Problem statement: From the entries that follow, reproduce exactly and only the lines from the line with "624 74 18812" to the line with "592 409 85.35", endpoints included.

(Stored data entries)

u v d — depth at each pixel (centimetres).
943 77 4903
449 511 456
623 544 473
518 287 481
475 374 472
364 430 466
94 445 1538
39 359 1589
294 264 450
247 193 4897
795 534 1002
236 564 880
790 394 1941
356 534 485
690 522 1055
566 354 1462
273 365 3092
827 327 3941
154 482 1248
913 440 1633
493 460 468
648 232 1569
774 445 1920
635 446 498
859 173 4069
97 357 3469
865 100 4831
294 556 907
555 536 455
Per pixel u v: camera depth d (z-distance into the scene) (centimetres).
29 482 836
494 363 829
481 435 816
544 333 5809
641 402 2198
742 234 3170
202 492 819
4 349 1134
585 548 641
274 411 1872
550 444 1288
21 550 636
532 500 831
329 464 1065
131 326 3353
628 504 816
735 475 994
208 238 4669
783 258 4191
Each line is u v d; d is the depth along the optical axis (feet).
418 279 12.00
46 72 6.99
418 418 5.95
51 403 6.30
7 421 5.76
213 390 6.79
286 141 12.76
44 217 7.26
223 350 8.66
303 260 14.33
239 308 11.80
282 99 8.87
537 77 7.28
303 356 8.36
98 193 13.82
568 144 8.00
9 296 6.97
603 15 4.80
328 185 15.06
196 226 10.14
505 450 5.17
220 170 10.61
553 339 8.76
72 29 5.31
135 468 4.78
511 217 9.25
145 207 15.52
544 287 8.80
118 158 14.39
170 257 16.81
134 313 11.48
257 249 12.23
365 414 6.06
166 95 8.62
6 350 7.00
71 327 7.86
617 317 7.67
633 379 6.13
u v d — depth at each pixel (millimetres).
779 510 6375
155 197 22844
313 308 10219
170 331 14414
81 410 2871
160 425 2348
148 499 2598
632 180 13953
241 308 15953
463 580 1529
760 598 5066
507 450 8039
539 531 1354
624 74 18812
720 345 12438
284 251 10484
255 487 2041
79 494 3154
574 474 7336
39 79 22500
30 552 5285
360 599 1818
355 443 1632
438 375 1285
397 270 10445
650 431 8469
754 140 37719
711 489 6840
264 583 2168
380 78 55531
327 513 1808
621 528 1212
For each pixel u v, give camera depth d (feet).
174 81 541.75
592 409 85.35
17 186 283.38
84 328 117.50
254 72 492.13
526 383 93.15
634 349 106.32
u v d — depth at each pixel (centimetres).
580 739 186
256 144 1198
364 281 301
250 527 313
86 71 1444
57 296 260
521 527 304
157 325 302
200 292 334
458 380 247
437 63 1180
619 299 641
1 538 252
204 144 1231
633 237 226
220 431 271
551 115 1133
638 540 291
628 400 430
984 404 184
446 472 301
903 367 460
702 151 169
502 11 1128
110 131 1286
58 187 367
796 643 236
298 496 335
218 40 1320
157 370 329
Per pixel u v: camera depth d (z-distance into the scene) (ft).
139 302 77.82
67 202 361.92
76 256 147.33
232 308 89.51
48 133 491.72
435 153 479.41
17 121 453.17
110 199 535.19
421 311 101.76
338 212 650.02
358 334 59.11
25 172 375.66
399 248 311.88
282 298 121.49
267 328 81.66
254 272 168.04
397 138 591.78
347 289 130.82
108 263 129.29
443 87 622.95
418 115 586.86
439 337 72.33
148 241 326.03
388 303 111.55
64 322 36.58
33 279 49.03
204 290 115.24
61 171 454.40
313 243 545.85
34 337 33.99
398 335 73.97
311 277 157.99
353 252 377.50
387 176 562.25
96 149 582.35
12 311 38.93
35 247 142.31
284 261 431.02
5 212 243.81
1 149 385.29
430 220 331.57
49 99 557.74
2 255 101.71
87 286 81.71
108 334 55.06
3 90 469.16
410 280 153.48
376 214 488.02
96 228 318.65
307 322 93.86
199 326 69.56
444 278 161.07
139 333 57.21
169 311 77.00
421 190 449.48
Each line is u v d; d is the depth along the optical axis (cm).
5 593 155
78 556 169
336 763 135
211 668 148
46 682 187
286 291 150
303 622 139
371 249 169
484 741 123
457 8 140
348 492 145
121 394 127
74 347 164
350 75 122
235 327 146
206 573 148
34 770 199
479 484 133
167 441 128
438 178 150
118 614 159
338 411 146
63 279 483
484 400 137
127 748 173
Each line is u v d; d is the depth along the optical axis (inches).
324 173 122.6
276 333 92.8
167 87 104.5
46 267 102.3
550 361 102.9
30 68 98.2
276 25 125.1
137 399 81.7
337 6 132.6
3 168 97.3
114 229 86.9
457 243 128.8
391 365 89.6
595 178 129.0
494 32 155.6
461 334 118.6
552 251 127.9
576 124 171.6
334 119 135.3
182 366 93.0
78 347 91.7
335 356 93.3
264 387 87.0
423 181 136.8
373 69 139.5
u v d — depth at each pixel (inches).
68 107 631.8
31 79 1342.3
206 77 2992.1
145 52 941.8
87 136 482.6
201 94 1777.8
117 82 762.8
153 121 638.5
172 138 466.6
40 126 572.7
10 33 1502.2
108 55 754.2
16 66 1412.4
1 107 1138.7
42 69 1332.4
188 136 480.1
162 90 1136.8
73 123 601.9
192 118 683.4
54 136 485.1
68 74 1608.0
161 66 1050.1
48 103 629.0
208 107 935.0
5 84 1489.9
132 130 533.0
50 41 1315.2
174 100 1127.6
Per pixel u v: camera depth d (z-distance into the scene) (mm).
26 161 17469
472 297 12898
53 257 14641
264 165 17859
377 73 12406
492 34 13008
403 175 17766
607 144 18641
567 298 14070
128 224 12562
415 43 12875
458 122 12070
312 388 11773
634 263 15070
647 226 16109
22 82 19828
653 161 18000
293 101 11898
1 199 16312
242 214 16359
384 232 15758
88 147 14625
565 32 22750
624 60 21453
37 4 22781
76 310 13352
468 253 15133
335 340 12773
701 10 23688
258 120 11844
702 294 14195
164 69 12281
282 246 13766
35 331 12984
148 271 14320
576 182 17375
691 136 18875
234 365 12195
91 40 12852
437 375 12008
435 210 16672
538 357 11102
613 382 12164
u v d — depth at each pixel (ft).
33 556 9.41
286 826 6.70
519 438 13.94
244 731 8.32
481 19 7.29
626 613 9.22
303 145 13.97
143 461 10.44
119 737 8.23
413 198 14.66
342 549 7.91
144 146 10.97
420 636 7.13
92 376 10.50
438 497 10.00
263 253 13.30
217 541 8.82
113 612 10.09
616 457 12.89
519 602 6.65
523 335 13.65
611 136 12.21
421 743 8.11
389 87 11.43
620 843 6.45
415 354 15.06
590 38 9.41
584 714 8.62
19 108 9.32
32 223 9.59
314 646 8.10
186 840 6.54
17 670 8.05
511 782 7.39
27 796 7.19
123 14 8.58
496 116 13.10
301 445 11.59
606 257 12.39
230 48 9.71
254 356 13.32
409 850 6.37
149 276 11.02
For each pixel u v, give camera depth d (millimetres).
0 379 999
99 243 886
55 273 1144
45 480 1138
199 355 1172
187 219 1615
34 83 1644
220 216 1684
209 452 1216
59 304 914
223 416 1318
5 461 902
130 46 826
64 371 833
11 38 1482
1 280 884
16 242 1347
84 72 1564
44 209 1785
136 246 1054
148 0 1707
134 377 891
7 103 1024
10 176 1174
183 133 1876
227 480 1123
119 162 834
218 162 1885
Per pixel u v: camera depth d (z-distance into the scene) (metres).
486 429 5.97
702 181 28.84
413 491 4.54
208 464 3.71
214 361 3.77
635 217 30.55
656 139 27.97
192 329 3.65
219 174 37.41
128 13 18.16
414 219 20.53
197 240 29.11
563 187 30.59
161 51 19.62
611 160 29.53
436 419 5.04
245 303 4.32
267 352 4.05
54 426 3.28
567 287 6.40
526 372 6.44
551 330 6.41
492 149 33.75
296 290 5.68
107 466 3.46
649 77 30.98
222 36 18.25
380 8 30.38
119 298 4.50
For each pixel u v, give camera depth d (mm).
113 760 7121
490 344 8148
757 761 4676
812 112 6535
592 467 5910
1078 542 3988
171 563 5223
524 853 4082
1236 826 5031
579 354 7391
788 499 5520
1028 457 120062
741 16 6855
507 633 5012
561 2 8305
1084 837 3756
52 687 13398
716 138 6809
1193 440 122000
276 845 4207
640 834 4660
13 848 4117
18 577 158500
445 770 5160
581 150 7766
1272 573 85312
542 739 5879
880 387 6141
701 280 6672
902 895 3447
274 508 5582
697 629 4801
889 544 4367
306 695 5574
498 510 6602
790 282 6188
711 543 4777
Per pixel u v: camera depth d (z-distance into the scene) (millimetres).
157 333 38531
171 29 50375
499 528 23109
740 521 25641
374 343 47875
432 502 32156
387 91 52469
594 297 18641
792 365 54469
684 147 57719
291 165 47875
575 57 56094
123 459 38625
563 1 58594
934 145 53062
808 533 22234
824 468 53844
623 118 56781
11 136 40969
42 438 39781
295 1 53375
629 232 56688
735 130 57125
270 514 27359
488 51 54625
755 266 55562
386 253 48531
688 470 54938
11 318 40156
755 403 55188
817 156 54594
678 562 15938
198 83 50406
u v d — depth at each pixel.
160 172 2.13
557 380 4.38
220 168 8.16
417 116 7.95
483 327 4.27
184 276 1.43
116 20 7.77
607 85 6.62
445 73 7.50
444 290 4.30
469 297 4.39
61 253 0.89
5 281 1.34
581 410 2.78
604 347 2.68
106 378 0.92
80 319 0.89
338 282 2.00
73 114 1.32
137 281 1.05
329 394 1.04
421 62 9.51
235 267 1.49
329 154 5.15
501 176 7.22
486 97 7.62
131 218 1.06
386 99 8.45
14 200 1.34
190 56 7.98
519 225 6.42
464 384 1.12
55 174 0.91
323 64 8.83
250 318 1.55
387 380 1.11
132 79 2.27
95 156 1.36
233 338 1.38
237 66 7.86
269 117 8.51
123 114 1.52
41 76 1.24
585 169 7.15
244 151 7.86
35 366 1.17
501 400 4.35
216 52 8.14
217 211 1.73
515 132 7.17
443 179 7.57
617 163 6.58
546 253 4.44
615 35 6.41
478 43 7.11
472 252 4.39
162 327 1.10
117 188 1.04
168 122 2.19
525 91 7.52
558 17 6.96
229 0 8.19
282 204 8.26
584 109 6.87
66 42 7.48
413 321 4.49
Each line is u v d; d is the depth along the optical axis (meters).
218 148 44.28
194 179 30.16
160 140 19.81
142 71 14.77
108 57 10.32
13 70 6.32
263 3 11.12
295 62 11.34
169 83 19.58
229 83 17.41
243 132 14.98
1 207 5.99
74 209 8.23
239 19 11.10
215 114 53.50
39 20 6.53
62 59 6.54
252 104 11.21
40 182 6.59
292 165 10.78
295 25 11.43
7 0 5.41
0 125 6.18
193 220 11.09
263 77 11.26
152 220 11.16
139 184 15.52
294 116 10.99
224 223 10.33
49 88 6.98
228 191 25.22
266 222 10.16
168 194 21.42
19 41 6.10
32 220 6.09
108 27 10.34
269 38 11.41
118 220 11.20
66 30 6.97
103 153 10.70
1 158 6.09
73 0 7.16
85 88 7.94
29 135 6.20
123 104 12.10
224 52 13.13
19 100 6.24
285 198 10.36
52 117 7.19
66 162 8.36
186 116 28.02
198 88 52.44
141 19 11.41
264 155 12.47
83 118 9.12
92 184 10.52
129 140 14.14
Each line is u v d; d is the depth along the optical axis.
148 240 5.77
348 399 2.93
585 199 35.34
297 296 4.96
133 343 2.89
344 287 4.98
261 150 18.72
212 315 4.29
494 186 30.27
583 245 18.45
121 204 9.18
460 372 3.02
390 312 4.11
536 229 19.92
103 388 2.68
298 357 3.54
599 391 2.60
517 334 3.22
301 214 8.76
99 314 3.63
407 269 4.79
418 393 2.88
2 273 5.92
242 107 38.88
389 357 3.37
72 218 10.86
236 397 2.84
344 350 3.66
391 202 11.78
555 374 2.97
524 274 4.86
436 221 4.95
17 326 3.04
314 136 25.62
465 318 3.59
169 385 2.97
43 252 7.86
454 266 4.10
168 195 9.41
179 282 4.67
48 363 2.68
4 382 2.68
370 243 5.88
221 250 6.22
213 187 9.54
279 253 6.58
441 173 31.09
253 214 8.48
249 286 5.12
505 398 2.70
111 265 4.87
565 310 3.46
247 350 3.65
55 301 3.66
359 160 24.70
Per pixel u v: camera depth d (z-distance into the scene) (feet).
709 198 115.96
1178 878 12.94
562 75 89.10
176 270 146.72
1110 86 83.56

Result for this exercise:
624 74 18812
720 345 12438
284 251 10484
255 487 2041
79 494 3154
574 474 7336
39 79 22500
30 552 5285
360 599 1818
355 443 1632
438 375 1285
397 270 10445
650 431 8469
754 140 37719
711 489 6840
264 583 2168
380 78 55531
327 513 1808
621 528 1212
For each pixel u v, give camera depth d (feet).
174 81 541.75
592 409 85.35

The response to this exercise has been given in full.